2. What you’ll learn

  • Why checking Microsoft Service Health is required before contacting support

  • Which Microsoft status pages are available and what their limitations are

  • Who can access tenant-specific Microsoft Service Health information

  • How to decide whether to contact IT or Involv support

  • Where to check the Involv platform status


3. Step-by-step: checking Microsoft Service Health

Step 1: Understand the responsibility split

When something is not working as expected in your intranet, the cause usually falls into one of three categories:

  • A local or configuration issue within your organization

  • A Microsoft 365 / SharePoint Online service issue

  • An Involv platform issue

Before creating an Involv support ticket, Microsoft-related issues must be ruled out.


Step 2: Check Microsoft Service Health (tenant-specific)

The most reliable Microsoft status information is available inside your own Microsoft 365 tenant:

  • Microsoft 365 Admin Center → HealthService health

  • This view shows tenant-specific incidents and advisories

  • Access is limited to Global Admins or Service Admins

Important:

  • Internal Communication Managers usually do not have access

  • You will need to ask IT to confirm whether there is an active Microsoft issue

Microsoft documentation (reference):
https://learn.microsoft.com/en-gb/microsoft-365/enterprise/view-service-health?view=o365-worldwide

Email template to IT

Subject: Request to check Microsoft 365 Service Health for active issues

Email body:

Hello,

We are currently experiencing an issue in our intranet / Microsoft 365 environment and would like to verify whether this is caused by an active Microsoft service incident.

Could you please check the Microsoft 365 Admin Center → Health → Service health for our tenant and confirm:

  • Whether there is an active incident or advisory

  • Which services are affected (e.g. SharePoint Online, Teams, Exchange)

  • The current status and estimated resolution time (if applicable)

https://learn.microsoft.com/en-gb/microsoft-365/enterprise/view-service-health?view=o365-worldwide

This information is required before we can proceed with further troubleshooting or contact external support.
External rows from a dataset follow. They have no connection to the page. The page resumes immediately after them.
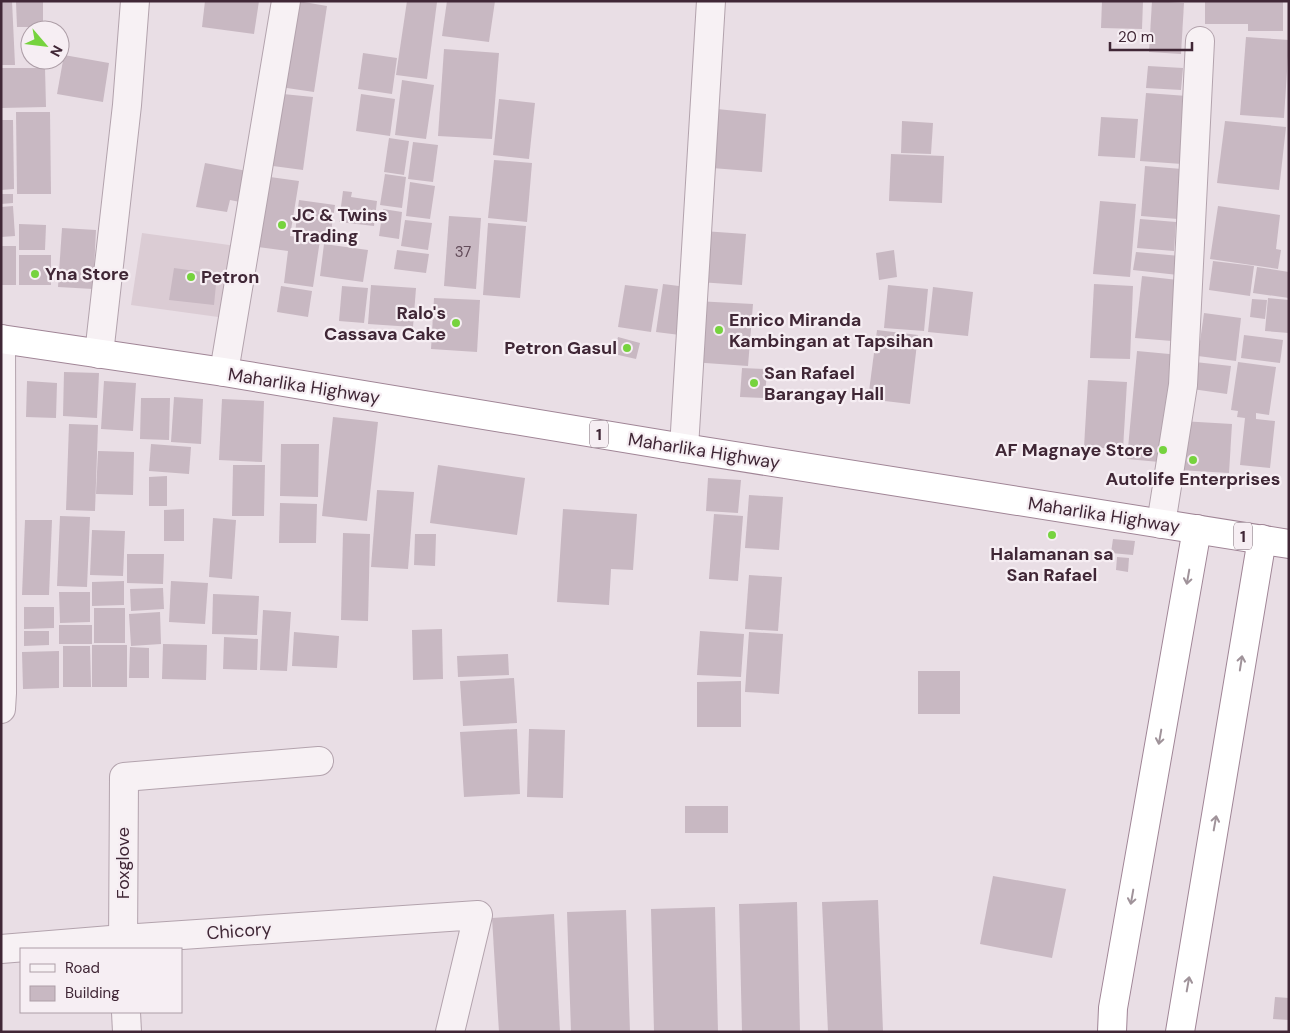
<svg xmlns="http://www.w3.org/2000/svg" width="1290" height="1033" font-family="'DM Sans',sans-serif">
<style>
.built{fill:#dbccd4}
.building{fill:#c8b8c2}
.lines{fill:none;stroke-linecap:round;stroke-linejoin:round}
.minor-casing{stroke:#b3a3ad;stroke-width:30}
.highway-casing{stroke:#a08596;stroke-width:30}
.minor{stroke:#f7f1f4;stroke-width:28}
.highway{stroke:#fff;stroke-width:28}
.oneway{stroke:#a0939a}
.poi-dot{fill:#76d33e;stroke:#f6eef3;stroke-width:2}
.labels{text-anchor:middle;stroke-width:4.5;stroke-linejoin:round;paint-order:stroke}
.number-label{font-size:15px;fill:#624b59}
.shield{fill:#f6eef3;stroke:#77636f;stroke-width:1}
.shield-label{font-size:16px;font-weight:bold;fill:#402736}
.poi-label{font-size:18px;font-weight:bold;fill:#402736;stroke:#f6eef3;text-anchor:start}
.street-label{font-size:18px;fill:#402736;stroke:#f6eef3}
</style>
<rect width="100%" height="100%" fill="#e9dee5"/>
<path class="built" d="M 142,233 L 251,248 L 240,320 L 131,305 Z"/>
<g class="building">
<path d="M 1,1 L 12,1 L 15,65 L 1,65 Z"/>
<path d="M 43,1 L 43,27 L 17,27 L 16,2 Z"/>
<path d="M 205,1 L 259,1 L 254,34 L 202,27 Z"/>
<path d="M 298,1 L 327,6 L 314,92 L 280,87 Z"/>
<path d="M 407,1 L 437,2 L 427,79 L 396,75 Z"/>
<path d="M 447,1 L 495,1 L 489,42 L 442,36 Z"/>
<path d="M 1102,1 L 1143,1 L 1142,29 L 1101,28 Z"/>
<path d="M 1152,1 L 1184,3 L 1181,54 L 1149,52 Z"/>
<path d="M 1205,1 L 1283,1 L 1283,31 L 1248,31 L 1248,24 L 1205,24 Z"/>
<path d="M 1246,37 L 1289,40 L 1284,118 L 1240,115 Z"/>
<path d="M 444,49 L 499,53 L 492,139 L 438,136 Z"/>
<path d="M 363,53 L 397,58 L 392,94 L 358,89 Z"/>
<path d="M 64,55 L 109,63 L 103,102 L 57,94 Z"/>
<path d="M 1148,66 L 1183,68 L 1181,90 L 1146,88 Z"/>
<path d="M 1,68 L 45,68 L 46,107 L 1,108 Z"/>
<path d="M 402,80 L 434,85 L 426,139 L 395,135 Z"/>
<path d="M 1146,93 L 1187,96 L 1182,164 L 1140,161 Z"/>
<path d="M 283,94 L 313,97 L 303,170 L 273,166 Z"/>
<path d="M 361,94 L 395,99 L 390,136 L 356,131 Z"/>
<path d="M 499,99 L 535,103 L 529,159 L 493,155 Z"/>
<path d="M 717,109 L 766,114 L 762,172 L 712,168 Z"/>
<path d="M 16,112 L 50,112 L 51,194 L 17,194 Z"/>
<path d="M 1101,117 L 1138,119 L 1135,158 L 1098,156 Z"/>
<path d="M 1,120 L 13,120 L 14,189 L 1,190 Z"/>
<path d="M 902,121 L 933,123 L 931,154 L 901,153 Z"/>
<path d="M 1225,121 L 1286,127 L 1279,190 L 1217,183 Z"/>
<path d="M 389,138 L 409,141 L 404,175 L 384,172 Z"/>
<path d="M 413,142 L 438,145 L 433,182 L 408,179 Z"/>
<path d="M 891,154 L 944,156 L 942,203 L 889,201 Z"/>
<path d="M 494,160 L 532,163 L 527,222 L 488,218 Z"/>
<path d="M 205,163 L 247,171 L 240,202 L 230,200 L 227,212 L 196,207 Z"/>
<path d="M 1145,166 L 1182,169 L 1178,219 L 1141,216 Z"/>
<path d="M 385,174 L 406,177 L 402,208 L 380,205 Z"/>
<path d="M 270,177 L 299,181 L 290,236 L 320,240 L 313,287 L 284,283 L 288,251 L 258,247 Z"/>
<path d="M 410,182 L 435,186 L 430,219 L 406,216 Z"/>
<path d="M 343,191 L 352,192 L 351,197 L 377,201 L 374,226 L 339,222 Z"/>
<path d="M 1,194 L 13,194 L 13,203 L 1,204 Z"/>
<path d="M 299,200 L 335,205 L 330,238 L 295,233 Z"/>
<path d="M 1100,201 L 1136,204 L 1130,277 L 1093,274 Z"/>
<path d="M 13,206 L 15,236 L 1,237 L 1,207 Z"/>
<path d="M 1218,206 L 1280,215 L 1276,249 L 1281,250 L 1278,269 L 1210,259 Z"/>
<path d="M 383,209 L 402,212 L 399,239 L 379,236 Z"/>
<path d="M 449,216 L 481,218 L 476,289 L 444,286 Z"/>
<path d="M 1140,219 L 1176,222 L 1174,251 L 1137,248 Z"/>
<path d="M 405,220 L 432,223 L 428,250 L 401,246 Z"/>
<path d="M 488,223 L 526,226 L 520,298 L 483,295 Z"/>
<path d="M 19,224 L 46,225 L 45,250 L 19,250 Z"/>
<path d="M 62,228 L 96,230 L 93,289 L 58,287 Z"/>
<path d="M 703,231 L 746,234 L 742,285 L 699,282 Z"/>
<path d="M 324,244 L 368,250 L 363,282 L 320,276 Z"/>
<rect x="1" y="246" width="15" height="39"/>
<path d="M 397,250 L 429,254 L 426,273 L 394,269 Z"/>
<path d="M 894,250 L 897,277 L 879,280 L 876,253 Z"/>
<path d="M 1136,252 L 1180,256 L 1178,275 L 1133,270 Z"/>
<rect x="19" y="255" width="32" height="30"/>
<path d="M 1213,261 L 1254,266 L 1250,296 L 1209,290 Z"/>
<path d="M 1257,267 L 1289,272 L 1289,298 L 1253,293 Z"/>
<path d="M 174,268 L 217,274 L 214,305 L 169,300 Z"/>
<path d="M 1142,276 L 1178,280 L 1172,341 L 1135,338 Z"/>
<path d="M 663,284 L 687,287 L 680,335 L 656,332 Z"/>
<path d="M 1094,284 L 1133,286 L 1130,359 L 1090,358 Z"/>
<path d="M 371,285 L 416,288 L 413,327 L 368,324 Z"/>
<path d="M 625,285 L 658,289 L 651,332 L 618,327 Z"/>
<path d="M 888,285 L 928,289 L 924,331 L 884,328 Z"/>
<path d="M 281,286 L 312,291 L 308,317 L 277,312 Z"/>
<path d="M 342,286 L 368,288 L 364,323 L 339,321 Z"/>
<path d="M 933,287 L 973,292 L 968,336 L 928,332 Z"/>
<path d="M 434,298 L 480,300 L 477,352 L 431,349 Z"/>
<path d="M 1268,298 L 1289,300 L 1289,333 L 1265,331 Z"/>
<path d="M 1252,299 L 1267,300 L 1265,319 L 1250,317 Z"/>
<path d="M 695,301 L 753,304 L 748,366 L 691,362 Z"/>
<path d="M 1204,313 L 1241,318 L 1236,361 L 1198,356 Z"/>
<path d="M 877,330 L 918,335 L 910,404 L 868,399 Z"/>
<path d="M 1244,335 L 1283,340 L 1280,363 L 1241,358 Z"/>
<path d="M 618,337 L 640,343 L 636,359 L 614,354 Z"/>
<path d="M 1137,351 L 1180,355 L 1170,463 L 1127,459 Z"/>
<path d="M 1195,362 L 1231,366 L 1227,394 L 1192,389 Z"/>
<path d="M 1238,362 L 1276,367 L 1269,415 L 1256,413 L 1256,419 L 1275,421 L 1270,468 L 1240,465 L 1245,418 L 1237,417 L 1238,411 L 1231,410 Z"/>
<path d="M 742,368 L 767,369 L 765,398 L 740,397 Z"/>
<path d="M 64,372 L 99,373 L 97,418 L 63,416 Z"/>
<path d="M 1088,380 L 1127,382 L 1123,449 L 1084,447 Z"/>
<path d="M 27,381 L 57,383 L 56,418 L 26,417 Z"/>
<path d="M 104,381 L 136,383 L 133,431 L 101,429 Z"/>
<path d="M 174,397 L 203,399 L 201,444 L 171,442 Z"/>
<path d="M 141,398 L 170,398 L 169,440 L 140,439 Z"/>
<path d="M 222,399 L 264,401 L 262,462 L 219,460 Z"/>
<path d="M 333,417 L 378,422 L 367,521 L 322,516 Z"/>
<path d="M 1181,421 L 1232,424 L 1229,473 L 1178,470 Z"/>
<path d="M 69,424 L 98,425 L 95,511 L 66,510 Z"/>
<path d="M 151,444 L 191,447 L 189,474 L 149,471 Z"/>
<path d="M 281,444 L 319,444 L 318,497 L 280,496 Z"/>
<path d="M 98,451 L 134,452 L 133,495 L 96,494 Z"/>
<path d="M 233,465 L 265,465 L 264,516 L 232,516 Z"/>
<path d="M 438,465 L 525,478 L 517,535 L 430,523 Z"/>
<path d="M 167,476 L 167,506 L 149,506 L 149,477 Z"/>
<path d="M 708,478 L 741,480 L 738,513 L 706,511 Z"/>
<path d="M 377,490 L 414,492 L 408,569 L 371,567 Z"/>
<path d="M 749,495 L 783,497 L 779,550 L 745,548 Z"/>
<path d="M 280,503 L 317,504 L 316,543 L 279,543 Z"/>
<path d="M 184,509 L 184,541 L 164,541 L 164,510 Z"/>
<path d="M 563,509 L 637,514 L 633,570 L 611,569 L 609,605 L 557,602 Z"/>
<path d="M 714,514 L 743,516 L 738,581 L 709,579 Z"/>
<path d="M 60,516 L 90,517 L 87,587 L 57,586 Z"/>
<path d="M 213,518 L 236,520 L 232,579 L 209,577 Z"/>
<path d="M 25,520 L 52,520 L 49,595 L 22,595 Z"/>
<path d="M 92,530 L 125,531 L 123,576 L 90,575 Z"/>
<path d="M 343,533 L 370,534 L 368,621 L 341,620 Z"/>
<path d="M 415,534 L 436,534 L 435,566 L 414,565 Z"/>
<path d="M 1113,539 L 1135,541 L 1133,555 L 1111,553 Z"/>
<path d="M 127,554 L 164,554 L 163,584 L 127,583 Z"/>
<path d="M 1117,557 L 1129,558 L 1128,572 L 1116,570 Z"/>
<path d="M 749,575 L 782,577 L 778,631 L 745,629 Z"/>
<path d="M 124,581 L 124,605 L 92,606 L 92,582 Z"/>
<path d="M 171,581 L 208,583 L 205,624 L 169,622 Z"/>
<path d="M 163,588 L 164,609 L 131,611 L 130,589 Z"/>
<path d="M 59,592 L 90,592 L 90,622 L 60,623 Z"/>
<path d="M 213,594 L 259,596 L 257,635 L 212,634 Z"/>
<path d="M 24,607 L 54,607 L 54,628 L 24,629 Z"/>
<rect x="94" y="608" width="31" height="35"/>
<path d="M 263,610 L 291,612 L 287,671 L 260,670 Z"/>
<path d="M 160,612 L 161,644 L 131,646 L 129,614 Z"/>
<rect x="59" y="625" width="33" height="19"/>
<path d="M 442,629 L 443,679 L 413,680 L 412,630 Z"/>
<path d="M 24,631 L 49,631 L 49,645 L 24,646 Z"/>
<path d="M 700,631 L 744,634 L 741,677 L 697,675 Z"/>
<path d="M 294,632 L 339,636 L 337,668 L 292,666 Z"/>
<path d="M 749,632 L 783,634 L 779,694 L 745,692 Z"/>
<path d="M 224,637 L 258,639 L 257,670 L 223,669 Z"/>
<path d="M 163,644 L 207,645 L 206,680 L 162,679 Z"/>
<rect x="92" y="645" width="35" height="42"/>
<path d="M 63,646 L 90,646 L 91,687 L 63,687 Z"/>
<path d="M 130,647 L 149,648 L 149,678 L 129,678 Z"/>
<path d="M 59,651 L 59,688 L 23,689 L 22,652 Z"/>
<path d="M 508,654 L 509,675 L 458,677 L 457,656 Z"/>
<rect x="918" y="671" width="42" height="43"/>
<path d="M 514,678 L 517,723 L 463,726 L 460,681 Z"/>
<path d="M 741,681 L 741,727 L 697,727 L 697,682 Z"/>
<path d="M 517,729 L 520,794 L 464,797 L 460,732 Z"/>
<path d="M 529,729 L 565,730 L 563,798 L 527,797 Z"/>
<rect x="685" y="806" width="43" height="27"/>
<path d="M 993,876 L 1066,889 L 1052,958 L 980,944 Z"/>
<path d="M 878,900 L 883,1032 L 828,1032 L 822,902 Z"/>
<path d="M 797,902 L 800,1032 L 742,1032 L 739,904 Z"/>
<path d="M 715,907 L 718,1032 L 654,1032 L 651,909 Z"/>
<path d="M 626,910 L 630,1032 L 571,1032 L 567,912 Z"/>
<path d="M 554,914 L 560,1032 L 499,1032 L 492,918 Z"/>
<path d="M 1275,997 L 1289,998 L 1289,1020 L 1273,1019 Z"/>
</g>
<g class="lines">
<g class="minor-casing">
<g id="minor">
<path d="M 99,354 L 127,105 L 135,1"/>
<path d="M 224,372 L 286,1"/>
<path d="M 684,448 L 711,1"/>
<path d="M 1161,524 L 1183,385 L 1200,41"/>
<path d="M 1,709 L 2,693 L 1,339"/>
<path d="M 1,949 L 123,939 L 478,915 L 450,1032"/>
<path d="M 123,949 L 124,777 L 319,761"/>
<path d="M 126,1012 L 127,1032"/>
</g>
</g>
<g class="highway-casing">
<g id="highway">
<path d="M 1,339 L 224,372 L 684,448 L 1289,544"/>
<path d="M 1112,1032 L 1113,1008 L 1197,529"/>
<path d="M 1180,1032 L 1262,539"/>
</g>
</g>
<use href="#minor" class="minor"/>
<use href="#highway" class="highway"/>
</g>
<defs><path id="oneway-shaft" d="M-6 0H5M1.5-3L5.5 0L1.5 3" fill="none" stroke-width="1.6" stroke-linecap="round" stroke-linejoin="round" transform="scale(1.25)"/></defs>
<g class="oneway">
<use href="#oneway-shaft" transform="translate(1188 577) rotate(100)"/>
<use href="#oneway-shaft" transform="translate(1241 663) rotate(-81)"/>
<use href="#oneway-shaft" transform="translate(1160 737) rotate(100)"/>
<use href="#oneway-shaft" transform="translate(1215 823) rotate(-80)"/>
<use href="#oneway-shaft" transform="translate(1132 897) rotate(100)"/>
<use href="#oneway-shaft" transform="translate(1188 984) rotate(-80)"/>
</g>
<g class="poi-dot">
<circle cx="282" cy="225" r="5"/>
<circle cx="35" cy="274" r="5"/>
<circle cx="191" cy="277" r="5"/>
<circle cx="456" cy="323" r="5"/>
<circle cx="719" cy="330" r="5"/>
<circle cx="627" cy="348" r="5"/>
<circle cx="754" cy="383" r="5"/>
<circle cx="1163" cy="450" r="5"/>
<circle cx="1193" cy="460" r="5"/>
<circle cx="1052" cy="535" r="5"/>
</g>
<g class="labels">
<g class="number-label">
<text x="463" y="257">37</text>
</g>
<g class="shield">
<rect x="590" y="420.5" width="18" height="27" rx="4"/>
<rect x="1234" y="522.5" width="18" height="27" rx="4"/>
</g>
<g class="shield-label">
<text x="599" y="440">1</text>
<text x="1243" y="542">1</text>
</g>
<g class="poi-label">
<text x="292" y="221">JC &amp; Twins<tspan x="292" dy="21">Trading</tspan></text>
<text x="45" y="280">Yna Store</text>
<text x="201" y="283">Petron</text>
<text x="446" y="319" text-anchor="end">Ralo's<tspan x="446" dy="21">Cassava Cake</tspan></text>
<text x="729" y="326">Enrico Miranda<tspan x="729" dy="21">Kambingan at Tapsihan</tspan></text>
<text x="617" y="354" text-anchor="end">Petron Gasul</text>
<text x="764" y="379">San Rafael<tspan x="764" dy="21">Barangay Hall</tspan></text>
<text x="1153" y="456" text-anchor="end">AF Magnaye Store</text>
<text x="1193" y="485" text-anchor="middle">Autolife Enterprises</text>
<text x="1052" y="560" text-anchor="middle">Halamanan sa<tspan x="1052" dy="21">San Rafael</tspan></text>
</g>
<g class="street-label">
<text transform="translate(304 386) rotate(9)" y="6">Maharlika Highway</text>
<text transform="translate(704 451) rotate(9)" y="6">Maharlika Highway</text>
<text transform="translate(1104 515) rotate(9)" y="6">Maharlika Highway</text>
<text transform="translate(123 863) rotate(-90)" y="6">Foxglove</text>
<text transform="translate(239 931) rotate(-4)" y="6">Chicory</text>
</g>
</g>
<rect width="1290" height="1033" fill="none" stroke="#402736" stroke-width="5"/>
<rect x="20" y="948" width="162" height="65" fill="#f6eef3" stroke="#ad9ea7"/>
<rect x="30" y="964" width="25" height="8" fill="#f7f1f4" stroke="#ad9ea7"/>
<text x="65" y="973" font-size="15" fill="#402736">Road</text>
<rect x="30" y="986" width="25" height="15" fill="#c8b8c2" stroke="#ad9ea7"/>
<text x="65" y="998" font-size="15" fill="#402736">Building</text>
<g transform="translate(45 45) rotate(118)"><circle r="24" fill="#f6eef3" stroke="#ad9ea7"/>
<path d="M0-4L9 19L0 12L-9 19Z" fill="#76d33e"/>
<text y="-8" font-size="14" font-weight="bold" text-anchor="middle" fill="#402736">N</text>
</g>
<path d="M1110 42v8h82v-8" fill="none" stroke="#402736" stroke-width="2.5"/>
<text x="1118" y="42" font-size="15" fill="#402736" stroke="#f6eef3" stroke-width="4" paint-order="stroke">20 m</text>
</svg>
Thank you in advance for your help.

Kind regards,
[Your name / team]

 

 

Step 3: Use public Microsoft status pages (context only)

Microsoft also provides a public status page:
https://status.cloud.microsoft/

Please note:

  • This page is not tenant-specific

  • It provides high-level information only

  • It should be used as context, not as final confirmation


Step 4: Check the Involv platform status

In addition to Microsoft status, you should always verify whether there is an active Involv incident.

  • The Involv status page shows platform availability and incidents

  • This helps determine whether the issue is Involv-related or external

(If applicable, this page is also available in the Involv Manager under the Status menu.)

https://knowledge.involv-intranet.com/involv-status


5. When to contact Involv support

You should create an Involv support ticket only if:

  • IT confirms there is no active Microsoft Service Health issue, and

  • The problem persists and appears to be related to Involv functionality

When submitting a ticket, it is recommended to mention:

  • That Microsoft Service Health has been checked

  • Whether IT confirmed no active Microsoft incident

This helps speed up investigation and resolution.


6. Best practice recommendation

We strongly recommend:

  • Displaying Microsoft Service Health information inside Involv Manager (for visibility)

  • Mentioning this check explicitly on the support ticket creation page

  • Clearly stating that additional IT permissions are required to view Microsoft Service Health

This avoids unnecessary tickets and ensures faster, more accurate support handling.